Do you want your pupils to participate enthusiastically and creatively in citizenship education? Download the free assignments for an impression of the materials on offer. The Goals2030 website offers step-by-step plans and more than 150 videos.

Link to website: Goals2030

Future Lab Game ®

For ages: 12-99 – Languages: NL-EN-DE – Rating:⭐⭐⭐⭐⭐ Paid game.

The Future Lab Game®, together with the Core Values Game®, is part of the FutureLab. Schools can organise a FutureLabGame® themselves, but can also use both games separately and independently. The games are suitable for sustainability projects, career orientation programmes, or citizenship and mentoring classes.

Knowledge and awareness of the Sustainable Development Goals

This paid game is also suitable for adults, for example as a team game in companies. It promotes knowledge and awareness of the Sustainable Development Goals (SDGs).

Link to website: Future Lab Game ®

Gender & Climate Justice

For ages: 16+ – Languages: NL-FR – Rating:⭐⭐⭐⭐⭐ Free game.

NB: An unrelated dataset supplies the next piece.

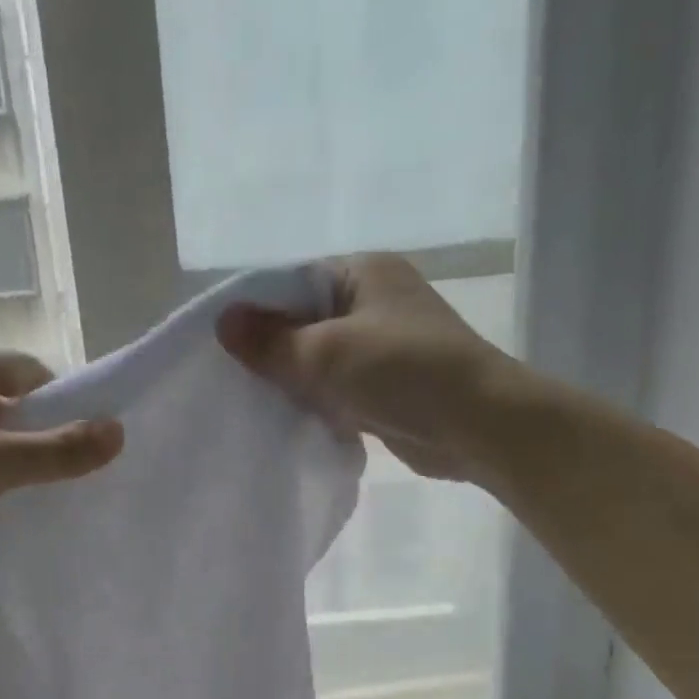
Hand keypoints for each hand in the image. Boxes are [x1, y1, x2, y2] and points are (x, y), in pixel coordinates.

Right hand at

The aim of this tool is to give young people a broader view and understanding of global issues linked to the climate crisis and gender inequality. The impact of gender on the climate debate is not sufficiently taken into account, which means that the problems that women face remain invisible.

Structural Inequality

The tool shows how gender inequality exposes women to the consequences of the climate crisis. However, this inequality is not innate. It is caused by the structural inequality that results from gendered social roles and discriminatory cultural habits and norms.